Debo decir aquí que Peracho se
mostraba entonces bastante ilusionado con la reedición de su libro “Numancia.
El día que no vinieron las golondrinas…”, de cuando se cambió el calendario que
rige nuestras vidas. Incomprensiblemente reventó su corazón y los mecánicos
galenos no pudieron reparar ese motor que impulsa el flujo vivificante de la
sangre por el circuito cerrado de las venas. Y se nos derrumbó su corpulento edificio
para siempre.
Solo
se canta, dicen, lo perdido. Solo la ruina es novelable. Aunque yo pienso que,
al igual que sucede con el amor, en esa relación entre escritor y lector todo debiera
estar consentido, tendente a fin tan bello como es el de extraer el elixir de
la verdad destilando las mentiras.
La gente normal acostumbra a
morirse. En nuestra sociedad capitalista y de consumo son de uso corriente las
dos sucias monedas de la traición y del olvido. De ahí que nosotros hoy vengamos
a lo nuestro, ya que la vida sigue, para no traicionar ese espíritu lúdico y
vitalista que te caracterizaba. También te recordaremos al releer tus libros,
para que así nunca te nos mueras del todo.
Con nosotros compartías que “una
sociedad que ama la lectura y, por extensión, ama la cultura, es una sociedad
fuerte, sobre la cual puedes construir. Es una sociedad mejor, más empática y
más justa, más humana y sensible”.
Porque tú, Juan José Peracho Soria,
como escritor que eras, gustabas de la lectura. Pues, como dice Antonio Lucas,
“un hombre que lee es un sujeto mejor acabado”. El gran Jorge Luis Borges
imaginó que el paraíso sería alguna especie de biblioteca.
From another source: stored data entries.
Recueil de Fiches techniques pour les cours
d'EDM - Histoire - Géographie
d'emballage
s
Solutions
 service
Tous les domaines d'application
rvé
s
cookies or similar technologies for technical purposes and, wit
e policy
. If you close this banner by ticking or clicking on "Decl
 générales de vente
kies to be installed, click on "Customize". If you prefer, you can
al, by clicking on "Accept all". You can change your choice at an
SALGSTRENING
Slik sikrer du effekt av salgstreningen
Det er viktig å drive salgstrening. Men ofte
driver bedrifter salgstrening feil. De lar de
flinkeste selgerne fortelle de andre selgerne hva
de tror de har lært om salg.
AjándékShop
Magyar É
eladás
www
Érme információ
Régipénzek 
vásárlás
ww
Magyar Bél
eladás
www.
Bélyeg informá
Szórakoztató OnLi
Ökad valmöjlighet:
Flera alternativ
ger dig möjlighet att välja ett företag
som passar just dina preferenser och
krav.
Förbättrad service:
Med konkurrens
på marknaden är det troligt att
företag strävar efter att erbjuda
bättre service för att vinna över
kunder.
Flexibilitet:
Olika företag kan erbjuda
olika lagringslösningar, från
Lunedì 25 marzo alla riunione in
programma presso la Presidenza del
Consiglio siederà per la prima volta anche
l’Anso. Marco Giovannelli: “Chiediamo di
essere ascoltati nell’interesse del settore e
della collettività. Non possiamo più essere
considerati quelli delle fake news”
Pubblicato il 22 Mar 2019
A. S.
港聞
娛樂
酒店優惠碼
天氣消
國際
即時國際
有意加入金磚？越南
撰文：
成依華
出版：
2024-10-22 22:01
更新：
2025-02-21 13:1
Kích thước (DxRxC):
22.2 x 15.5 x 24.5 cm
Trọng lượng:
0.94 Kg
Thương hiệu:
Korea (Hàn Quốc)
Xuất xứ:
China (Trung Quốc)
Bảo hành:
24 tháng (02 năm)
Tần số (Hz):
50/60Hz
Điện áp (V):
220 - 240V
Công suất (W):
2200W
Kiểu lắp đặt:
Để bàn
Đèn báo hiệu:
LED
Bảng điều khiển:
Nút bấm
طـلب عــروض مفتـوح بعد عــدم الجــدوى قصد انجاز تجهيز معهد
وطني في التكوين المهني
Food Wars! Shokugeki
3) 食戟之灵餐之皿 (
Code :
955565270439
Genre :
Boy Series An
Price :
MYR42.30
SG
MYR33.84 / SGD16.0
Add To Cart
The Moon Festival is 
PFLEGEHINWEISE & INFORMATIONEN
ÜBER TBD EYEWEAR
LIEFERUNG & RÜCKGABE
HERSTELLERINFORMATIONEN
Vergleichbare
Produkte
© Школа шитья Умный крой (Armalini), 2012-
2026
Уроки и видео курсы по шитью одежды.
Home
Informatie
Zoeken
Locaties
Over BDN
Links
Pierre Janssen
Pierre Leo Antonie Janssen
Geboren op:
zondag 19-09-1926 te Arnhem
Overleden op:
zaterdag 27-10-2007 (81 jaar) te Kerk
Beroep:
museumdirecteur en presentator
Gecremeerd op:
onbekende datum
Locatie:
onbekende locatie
Tal vez por aquello
de la lectura infinita.
De ser eso así, todos los miembros
de la Hermandad
del Santero estamos bien seguros de que tú habrás ido a parar a ese cielo.
Que no te olvidamos. Te queremos,
Peracho. Porque hoy, como siempre, habrá tiempo de primavera suficiente para
que vuelva a florecer en nuestros corazones esa rosa tan hermosa de la buena
amistad.
(He terminado de escribir estas
letras, en mi casa de Soria, la mañana de hoy, 23 de abril, día del libro, 400
años después de la muerte de Cervantes y Shakespeare, fiesta, también, de
Castilla y León. Cuando se cumple ya la cuarta edición de nuestra Saturiada. La Saturiada-2016 o el
día que no vino Peracho).
José
María Martínez Laseca
(“La Saturiada ”, 23 de abril
de 2016)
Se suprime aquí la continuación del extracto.